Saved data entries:
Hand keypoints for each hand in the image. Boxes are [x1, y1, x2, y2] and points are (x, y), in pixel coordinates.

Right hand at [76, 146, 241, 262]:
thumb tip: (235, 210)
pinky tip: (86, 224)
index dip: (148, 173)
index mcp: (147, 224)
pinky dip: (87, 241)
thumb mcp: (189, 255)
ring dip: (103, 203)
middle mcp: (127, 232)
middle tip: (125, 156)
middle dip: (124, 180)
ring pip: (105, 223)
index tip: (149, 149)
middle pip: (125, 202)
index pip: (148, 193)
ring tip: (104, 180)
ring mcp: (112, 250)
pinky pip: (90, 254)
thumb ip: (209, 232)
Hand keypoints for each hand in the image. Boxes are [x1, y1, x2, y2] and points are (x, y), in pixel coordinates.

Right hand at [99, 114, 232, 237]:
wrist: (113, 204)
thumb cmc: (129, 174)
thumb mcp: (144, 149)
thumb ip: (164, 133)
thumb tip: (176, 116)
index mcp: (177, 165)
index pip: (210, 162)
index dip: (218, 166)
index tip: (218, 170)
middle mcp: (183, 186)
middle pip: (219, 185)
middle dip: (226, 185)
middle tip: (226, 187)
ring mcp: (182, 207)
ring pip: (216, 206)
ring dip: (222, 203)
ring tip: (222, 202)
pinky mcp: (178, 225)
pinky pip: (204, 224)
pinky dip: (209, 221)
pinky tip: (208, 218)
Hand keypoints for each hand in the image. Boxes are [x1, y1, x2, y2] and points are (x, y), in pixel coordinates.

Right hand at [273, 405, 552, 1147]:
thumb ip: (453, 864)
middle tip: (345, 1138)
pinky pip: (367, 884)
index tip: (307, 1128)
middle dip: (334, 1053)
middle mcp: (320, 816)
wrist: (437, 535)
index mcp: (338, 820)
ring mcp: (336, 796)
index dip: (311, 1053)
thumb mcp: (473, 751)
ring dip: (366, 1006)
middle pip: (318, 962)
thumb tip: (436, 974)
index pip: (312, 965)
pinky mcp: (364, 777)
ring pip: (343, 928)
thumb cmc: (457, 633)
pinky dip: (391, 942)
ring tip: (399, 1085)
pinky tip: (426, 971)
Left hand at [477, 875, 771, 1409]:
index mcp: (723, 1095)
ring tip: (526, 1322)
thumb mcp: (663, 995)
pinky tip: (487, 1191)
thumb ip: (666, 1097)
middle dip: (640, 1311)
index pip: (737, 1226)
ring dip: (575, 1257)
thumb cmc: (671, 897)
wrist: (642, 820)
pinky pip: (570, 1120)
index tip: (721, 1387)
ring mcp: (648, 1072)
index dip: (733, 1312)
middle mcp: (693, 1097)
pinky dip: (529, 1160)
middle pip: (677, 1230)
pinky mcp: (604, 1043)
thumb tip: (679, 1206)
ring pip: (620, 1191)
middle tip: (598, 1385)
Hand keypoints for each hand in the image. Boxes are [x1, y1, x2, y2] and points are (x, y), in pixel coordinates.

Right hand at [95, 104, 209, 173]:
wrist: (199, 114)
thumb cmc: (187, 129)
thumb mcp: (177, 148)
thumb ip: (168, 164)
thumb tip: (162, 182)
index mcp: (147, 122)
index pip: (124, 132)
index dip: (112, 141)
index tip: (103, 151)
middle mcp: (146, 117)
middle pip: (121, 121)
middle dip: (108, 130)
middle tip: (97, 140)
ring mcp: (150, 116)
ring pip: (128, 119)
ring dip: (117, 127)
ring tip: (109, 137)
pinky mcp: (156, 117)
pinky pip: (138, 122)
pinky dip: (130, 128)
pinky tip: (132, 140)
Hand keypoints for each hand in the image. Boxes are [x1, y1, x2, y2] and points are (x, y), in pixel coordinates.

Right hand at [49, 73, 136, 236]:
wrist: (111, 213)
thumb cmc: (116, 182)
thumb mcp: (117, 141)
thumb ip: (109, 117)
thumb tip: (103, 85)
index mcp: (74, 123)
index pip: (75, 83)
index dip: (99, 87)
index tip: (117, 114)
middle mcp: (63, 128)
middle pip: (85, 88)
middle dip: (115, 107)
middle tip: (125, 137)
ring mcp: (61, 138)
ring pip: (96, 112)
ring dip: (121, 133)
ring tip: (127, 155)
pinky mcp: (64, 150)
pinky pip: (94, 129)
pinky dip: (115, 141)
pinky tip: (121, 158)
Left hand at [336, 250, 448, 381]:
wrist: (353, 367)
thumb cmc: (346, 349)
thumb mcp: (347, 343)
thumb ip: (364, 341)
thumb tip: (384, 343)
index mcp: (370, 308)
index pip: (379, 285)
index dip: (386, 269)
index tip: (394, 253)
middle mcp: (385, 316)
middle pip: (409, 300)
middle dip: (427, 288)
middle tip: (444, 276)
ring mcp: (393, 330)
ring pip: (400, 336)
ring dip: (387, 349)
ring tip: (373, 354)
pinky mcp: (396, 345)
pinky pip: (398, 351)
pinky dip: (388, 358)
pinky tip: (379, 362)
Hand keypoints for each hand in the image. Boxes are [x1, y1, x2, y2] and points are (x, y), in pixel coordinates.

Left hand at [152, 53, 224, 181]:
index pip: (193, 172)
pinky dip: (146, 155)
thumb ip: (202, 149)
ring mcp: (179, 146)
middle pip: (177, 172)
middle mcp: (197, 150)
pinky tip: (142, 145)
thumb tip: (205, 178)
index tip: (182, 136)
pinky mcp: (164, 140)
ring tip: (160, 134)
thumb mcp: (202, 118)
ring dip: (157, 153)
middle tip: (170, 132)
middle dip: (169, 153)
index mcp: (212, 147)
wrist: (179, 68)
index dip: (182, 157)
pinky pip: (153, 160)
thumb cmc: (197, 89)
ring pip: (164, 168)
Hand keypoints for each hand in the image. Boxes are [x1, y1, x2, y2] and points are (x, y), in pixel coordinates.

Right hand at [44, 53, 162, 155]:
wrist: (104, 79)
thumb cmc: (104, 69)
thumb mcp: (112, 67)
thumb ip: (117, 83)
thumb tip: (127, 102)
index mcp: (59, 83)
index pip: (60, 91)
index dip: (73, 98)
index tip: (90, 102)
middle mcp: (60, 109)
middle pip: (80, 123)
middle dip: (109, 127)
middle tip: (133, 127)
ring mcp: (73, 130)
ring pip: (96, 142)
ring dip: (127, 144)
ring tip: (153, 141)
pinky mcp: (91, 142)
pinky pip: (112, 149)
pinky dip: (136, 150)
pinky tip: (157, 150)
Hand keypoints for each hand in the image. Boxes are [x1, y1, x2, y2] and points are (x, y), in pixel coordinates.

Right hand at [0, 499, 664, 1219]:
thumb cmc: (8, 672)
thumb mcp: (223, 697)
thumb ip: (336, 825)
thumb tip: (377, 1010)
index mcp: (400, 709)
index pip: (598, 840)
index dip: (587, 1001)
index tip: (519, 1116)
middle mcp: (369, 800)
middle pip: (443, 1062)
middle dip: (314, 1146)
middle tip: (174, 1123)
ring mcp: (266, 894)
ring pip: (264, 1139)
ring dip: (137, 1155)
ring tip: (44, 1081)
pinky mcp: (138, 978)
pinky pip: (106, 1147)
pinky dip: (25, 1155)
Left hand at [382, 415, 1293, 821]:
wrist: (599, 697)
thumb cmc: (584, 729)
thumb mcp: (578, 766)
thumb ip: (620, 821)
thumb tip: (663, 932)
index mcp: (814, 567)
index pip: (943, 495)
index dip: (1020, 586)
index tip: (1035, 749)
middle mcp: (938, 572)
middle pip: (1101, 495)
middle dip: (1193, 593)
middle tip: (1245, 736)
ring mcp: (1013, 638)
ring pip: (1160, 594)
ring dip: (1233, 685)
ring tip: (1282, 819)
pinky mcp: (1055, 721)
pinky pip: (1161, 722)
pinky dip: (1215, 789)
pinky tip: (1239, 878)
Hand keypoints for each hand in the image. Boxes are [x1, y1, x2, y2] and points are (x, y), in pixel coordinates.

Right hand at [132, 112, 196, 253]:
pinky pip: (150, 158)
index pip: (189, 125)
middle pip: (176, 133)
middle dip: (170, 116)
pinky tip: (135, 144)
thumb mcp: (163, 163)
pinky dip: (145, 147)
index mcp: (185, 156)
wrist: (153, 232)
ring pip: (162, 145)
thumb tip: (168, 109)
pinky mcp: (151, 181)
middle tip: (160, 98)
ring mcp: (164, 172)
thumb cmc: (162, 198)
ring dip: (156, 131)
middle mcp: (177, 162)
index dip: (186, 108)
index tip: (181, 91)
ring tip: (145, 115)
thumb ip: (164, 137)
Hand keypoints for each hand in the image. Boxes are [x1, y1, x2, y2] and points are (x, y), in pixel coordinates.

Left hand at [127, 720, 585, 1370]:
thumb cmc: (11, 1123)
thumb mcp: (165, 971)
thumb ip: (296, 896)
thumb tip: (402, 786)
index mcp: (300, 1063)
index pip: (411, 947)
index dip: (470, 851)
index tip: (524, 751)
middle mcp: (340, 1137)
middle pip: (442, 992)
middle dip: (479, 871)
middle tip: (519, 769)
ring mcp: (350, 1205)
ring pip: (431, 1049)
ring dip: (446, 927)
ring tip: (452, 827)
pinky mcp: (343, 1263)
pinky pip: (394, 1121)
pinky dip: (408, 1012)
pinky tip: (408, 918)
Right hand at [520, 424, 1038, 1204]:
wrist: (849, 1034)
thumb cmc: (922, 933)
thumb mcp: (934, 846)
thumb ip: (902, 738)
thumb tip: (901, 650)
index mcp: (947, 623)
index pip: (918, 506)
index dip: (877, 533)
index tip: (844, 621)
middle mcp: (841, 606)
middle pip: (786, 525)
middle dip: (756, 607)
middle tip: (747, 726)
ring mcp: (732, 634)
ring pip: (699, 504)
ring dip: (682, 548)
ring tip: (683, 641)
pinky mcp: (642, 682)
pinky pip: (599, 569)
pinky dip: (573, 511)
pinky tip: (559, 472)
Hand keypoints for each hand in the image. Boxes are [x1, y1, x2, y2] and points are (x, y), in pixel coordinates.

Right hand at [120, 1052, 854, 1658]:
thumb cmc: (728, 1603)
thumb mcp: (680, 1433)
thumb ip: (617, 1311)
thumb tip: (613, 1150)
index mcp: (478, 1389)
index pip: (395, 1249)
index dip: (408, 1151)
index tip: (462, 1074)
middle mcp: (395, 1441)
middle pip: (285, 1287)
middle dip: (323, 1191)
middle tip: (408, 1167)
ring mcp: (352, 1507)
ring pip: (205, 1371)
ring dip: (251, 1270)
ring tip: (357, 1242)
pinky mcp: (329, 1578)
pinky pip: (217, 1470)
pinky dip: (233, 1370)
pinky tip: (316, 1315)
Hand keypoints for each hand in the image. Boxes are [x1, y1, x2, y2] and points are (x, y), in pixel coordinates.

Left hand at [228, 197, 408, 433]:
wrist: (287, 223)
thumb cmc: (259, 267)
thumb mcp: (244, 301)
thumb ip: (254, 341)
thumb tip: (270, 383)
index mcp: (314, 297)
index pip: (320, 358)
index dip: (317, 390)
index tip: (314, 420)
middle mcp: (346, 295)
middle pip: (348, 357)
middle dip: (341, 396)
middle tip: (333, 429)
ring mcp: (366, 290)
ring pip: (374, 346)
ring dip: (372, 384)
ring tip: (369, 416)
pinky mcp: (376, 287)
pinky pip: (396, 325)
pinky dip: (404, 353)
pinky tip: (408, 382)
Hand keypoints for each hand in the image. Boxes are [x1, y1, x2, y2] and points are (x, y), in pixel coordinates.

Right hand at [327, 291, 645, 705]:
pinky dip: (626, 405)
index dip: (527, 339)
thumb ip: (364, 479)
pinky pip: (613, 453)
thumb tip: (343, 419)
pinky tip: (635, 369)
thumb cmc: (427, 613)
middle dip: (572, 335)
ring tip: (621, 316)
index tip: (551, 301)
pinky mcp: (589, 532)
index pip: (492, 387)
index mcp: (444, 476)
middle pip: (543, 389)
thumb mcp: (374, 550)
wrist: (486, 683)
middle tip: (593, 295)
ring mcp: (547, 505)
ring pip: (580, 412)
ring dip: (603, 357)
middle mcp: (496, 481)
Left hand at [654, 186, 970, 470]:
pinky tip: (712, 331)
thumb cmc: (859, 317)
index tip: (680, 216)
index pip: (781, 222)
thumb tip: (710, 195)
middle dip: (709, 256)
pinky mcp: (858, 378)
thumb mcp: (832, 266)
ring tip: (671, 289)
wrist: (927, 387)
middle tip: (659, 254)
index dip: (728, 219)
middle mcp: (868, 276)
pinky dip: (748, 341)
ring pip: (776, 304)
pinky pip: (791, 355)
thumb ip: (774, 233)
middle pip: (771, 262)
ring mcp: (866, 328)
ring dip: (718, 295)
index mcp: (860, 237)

WHAT YOU NEED TO DO: Reproduce the entries above exactly, but only the lines between the line holding "middle dip: (323, 1191)" and the line holding "thumb ip: (254, 341)", inclusive.

EXPECTED ANSWER:
middle dip: (323, 1191)
middle tip: (408, 1167)
ring mcp: (352, 1507)
ring pip: (205, 1371)
ring dip: (251, 1270)
ring tip: (357, 1242)
pinky mcp: (329, 1578)
pinky pip: (217, 1470)
pinky dip: (233, 1370)
pinky tip: (316, 1315)
Hand keypoints for each hand in the image. Boxes are [x1, y1, x2, y2] and points are (x, y), in pixel coordinates.

Left hand at [228, 197, 408, 433]:
wrist: (287, 223)
thumb cmc: (259, 267)
thumb mcp: (244, 301)
thumb ip: (254, 341)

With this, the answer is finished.